La nutrizione dei maialini

I maialini allevati a scopo commerciale vengono nutriti con antibiotici per modificare la loro flora intestinale così da accelerarne la crescita ponderale (cosiddetta alterazione del microbioma). Questa è solo una delle sofisticazioni alimentari cui siamo esposti.

(JAMA 2016,doi:10.10001/jama.2016.2375)

Gli antibiotici nella carne

L’aggiunta di antibiotici al mangime animale avviene ormai di routine in molti Paesi. Aarestrup ha pubblicato su Nature nel 2012 un lavoro che ha evidenziato come in Danimarca gli antibiotici siano 50 mg/kg di carne prodotta, mentre in USA questo valore raggiunga 300 mg/kg. Tutto ciò spiega perché la resistenza agli antibiotici sia in continuo aumento sia negli animali che negli uomini.

(Walling A. BMJ 2013;347:f4214)

La resistenza agli antibiotici è un grave pericolo

La resistenza dei microbi agli antibiotici è diventata preoccupante. L’uso eccessivo sia nella pratica medica umana che animale ha reso resistenti molti pericolosi batteri agli antibiotici, cosicché rischiamo di trovarci sempre più spesso senza armi per combatterli.
Il Direttore Generale della Sanità inglese ha dato l’allarme e il Ministero della Salute inglese ha lanciato un piano quinquennale che include l’uso più appropriato degli antibiotici (quanti di noi assumono antibiotici a sproposito e senza indicazione medica né base scientifica?), la prevenzione e il controllo delle infezioni (ci ricordiamo di lavare bene le mani più volte al giorno, di arieggiare gli ambienti in cui viviamo, di eliminare lo sporco ovunque esso si annidi?, E’ adeguata la pulizia che viene fatta negli Ospedali e nelle Case di Riposo?), di far capire meglio ai medici e al pubblico i rischi che corriamo, di potenziare la ricerca di nuovi antibiotici, antisettici e vaccini, di aumentare la sorveglianza e le collaborazioni sia nazionali che internazionali.

(BMJ 2013; 346:f1601)

Aree di spreco in sanità (ossia servizi sanitari più pericolosi che utili erogati in eccesso)

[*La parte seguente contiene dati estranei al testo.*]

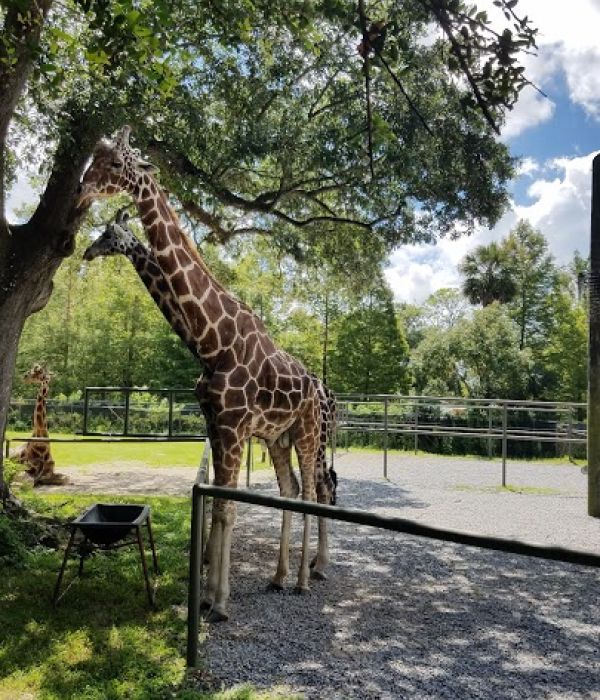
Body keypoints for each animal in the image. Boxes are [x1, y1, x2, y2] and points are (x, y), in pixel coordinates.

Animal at [77, 126, 335, 621]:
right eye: (92, 157)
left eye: (116, 163)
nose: (80, 191)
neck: (210, 342)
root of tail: (319, 388)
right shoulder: (215, 423)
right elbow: (215, 500)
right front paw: (206, 595)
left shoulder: (233, 426)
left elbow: (226, 509)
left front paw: (218, 602)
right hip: (279, 438)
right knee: (292, 490)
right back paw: (279, 577)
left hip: (310, 432)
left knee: (317, 491)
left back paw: (306, 577)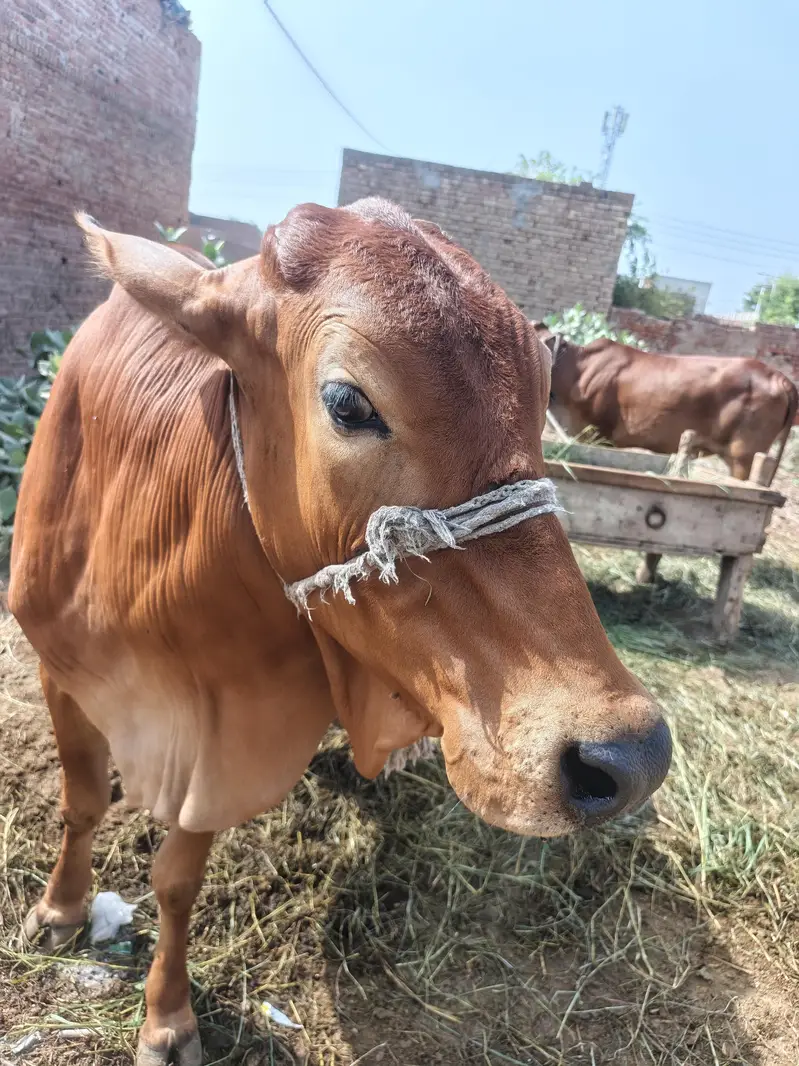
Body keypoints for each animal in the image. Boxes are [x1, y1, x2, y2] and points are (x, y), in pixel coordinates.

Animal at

  1. Antibiotici per le infezioni delle vie aeree superiori
  2. Coronarografia
  3. Endoarteriectomia carotidea
  4. Bypass aorto-coronarico
  5. Trattamenti per il mal di schiena(1)
  6. Statine negli anziani(2)
  7. Costosi test diagnostici (es. risonanza magnetica)(3, 4)

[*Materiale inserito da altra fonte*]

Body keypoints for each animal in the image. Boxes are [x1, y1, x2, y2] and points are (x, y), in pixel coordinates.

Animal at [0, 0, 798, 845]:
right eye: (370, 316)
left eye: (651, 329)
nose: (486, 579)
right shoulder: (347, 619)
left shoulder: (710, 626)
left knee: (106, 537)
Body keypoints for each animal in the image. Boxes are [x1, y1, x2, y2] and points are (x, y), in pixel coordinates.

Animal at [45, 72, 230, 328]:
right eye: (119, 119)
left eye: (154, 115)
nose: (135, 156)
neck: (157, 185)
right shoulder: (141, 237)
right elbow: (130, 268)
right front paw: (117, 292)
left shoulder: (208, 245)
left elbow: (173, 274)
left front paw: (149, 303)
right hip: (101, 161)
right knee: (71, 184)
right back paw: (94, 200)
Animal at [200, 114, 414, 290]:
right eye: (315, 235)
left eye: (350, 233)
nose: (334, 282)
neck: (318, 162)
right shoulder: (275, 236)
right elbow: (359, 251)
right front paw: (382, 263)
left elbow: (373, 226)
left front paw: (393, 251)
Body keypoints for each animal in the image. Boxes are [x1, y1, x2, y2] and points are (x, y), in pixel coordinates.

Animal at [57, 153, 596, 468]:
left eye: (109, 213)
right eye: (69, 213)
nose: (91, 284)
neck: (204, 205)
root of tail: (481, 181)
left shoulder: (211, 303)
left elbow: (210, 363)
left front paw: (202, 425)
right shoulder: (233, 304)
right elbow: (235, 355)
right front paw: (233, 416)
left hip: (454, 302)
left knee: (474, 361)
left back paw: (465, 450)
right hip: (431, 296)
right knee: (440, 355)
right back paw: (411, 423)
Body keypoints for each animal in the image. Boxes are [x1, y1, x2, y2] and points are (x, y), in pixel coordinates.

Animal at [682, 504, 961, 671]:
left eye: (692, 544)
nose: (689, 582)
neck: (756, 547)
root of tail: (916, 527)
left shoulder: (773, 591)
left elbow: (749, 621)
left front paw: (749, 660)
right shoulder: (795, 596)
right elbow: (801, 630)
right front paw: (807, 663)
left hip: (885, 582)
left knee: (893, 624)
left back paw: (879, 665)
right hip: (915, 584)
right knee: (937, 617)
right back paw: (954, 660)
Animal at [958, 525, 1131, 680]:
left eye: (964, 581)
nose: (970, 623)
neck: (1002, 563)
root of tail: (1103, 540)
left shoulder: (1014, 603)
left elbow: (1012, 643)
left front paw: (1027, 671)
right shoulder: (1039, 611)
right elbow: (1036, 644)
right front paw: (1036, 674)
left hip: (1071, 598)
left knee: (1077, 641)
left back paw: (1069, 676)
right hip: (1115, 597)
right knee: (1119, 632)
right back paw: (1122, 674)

Un contributo alla non-qualità in sanità è dato dalle re-ammissioni in ospedale. Ad esempio il 10% dei pazienti operati in dilatazione coronarica viene riammesso in ospedale entro 30 gg post-intervento(5).
Purtroppo la ricerca sull’eccessivo uso di alcuni servizi sanitari è molto carente(6).
Inoltre, vi sono prestazioni sanitarie usate troppo poco; tra queste in particolare spiccano le pratiche di prevenzione secondaria tese a prevenire le recidive della malattia (ad es. uso dell’aspirina nei soggetti che hanno avuto infarto del miocardio, controllo della pressione arteriosa nei soggetti che hanno avuto ictus, ecc.).

1) Deyo RA et al – Overtreating chronic back pain: time to back off?
J Am Board Fam Med 22, 62-68, 2009

2) Gordon-Smith A – Diagnosis of neuropathy
Arch int Med 172, 132-133, 2012

3) Culver AL et al. – Statin use and risk of diabetes mellitus in postmenopausal women in the Women’s Health Initiative
Arch int Med 172, 144-152, 2012

4) Korenstein D et al – Overuse of health care services in the United States
Arch int Med 172, 171-178, 2012

5) Khawaja FJ et al – Factors associated with 30 day readmission rates after percutaneous coronary intervention.